* What you have to do *
All that is needed is each line of the entries holding the word "anchor", copied as it stands.

* Data section *
********

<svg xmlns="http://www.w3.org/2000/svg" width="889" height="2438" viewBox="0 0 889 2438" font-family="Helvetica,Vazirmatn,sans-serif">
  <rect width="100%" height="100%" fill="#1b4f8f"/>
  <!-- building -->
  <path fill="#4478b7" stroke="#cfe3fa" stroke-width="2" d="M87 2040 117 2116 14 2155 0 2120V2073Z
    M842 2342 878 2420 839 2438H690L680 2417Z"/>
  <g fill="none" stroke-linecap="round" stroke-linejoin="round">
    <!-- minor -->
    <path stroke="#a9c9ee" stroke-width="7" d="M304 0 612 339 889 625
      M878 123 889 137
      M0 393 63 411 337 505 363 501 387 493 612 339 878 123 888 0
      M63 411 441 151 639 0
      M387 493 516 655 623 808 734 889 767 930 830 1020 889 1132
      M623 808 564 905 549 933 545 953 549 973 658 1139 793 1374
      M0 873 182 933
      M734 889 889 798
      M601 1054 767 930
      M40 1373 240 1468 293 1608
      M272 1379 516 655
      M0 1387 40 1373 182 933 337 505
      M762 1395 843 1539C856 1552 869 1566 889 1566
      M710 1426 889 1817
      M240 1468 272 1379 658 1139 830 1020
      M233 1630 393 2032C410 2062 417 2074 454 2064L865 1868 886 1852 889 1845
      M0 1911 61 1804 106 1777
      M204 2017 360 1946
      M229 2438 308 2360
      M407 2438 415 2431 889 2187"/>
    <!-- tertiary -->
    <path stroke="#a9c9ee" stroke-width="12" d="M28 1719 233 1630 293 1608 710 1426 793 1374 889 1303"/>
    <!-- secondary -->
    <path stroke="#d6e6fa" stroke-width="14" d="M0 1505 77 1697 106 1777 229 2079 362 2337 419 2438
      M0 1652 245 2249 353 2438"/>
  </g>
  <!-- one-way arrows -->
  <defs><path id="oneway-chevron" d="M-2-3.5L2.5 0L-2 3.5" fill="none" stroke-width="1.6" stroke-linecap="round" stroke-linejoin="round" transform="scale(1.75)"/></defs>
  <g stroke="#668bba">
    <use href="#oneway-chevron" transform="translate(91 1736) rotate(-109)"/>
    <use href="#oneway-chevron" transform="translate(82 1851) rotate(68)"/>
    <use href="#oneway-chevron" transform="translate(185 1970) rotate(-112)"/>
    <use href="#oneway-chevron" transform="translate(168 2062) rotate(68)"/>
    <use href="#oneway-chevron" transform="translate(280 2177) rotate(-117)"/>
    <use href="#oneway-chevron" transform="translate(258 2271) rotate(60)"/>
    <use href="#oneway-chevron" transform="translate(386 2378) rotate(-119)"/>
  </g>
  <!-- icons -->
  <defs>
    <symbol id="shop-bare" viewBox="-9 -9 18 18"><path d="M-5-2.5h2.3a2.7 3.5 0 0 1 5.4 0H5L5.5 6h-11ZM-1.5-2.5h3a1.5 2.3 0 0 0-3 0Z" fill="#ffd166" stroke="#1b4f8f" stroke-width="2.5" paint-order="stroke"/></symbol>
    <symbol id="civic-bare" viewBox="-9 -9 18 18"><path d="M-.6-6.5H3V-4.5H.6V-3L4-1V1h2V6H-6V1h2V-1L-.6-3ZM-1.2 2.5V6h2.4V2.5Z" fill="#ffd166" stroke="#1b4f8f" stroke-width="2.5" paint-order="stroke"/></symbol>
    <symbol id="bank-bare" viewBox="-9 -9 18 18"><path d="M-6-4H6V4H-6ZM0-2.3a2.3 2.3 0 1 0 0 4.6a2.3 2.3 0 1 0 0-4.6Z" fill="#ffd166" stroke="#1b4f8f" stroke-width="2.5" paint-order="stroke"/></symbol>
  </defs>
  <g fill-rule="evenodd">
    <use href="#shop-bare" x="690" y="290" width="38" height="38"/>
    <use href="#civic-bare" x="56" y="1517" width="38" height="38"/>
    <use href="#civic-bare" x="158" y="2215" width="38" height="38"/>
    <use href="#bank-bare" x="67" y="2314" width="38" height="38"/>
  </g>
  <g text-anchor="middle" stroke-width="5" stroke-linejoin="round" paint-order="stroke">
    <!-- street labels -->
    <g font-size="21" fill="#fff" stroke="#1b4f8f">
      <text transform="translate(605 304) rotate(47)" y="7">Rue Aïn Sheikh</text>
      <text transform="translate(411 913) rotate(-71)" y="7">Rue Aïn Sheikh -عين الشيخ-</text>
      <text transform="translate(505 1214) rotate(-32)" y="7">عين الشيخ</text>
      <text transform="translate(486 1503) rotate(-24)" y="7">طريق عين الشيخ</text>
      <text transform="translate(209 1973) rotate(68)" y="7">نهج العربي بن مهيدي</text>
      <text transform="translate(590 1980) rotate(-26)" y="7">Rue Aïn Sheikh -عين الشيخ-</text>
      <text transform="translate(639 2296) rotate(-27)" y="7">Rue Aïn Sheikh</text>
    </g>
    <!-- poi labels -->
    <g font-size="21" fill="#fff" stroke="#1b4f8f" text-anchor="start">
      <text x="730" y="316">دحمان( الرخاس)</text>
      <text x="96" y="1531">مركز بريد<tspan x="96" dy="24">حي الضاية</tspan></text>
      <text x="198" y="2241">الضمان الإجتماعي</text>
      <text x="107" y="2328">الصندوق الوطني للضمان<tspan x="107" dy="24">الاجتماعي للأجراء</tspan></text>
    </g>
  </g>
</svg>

********

* Result for this task *
  <g text-anchor="middle" stroke-width="5" stroke-linejoin="round" paint-order="stroke">
    <g font-size="21" fill="#fff" stroke="#1b4f8f" text-anchor="start">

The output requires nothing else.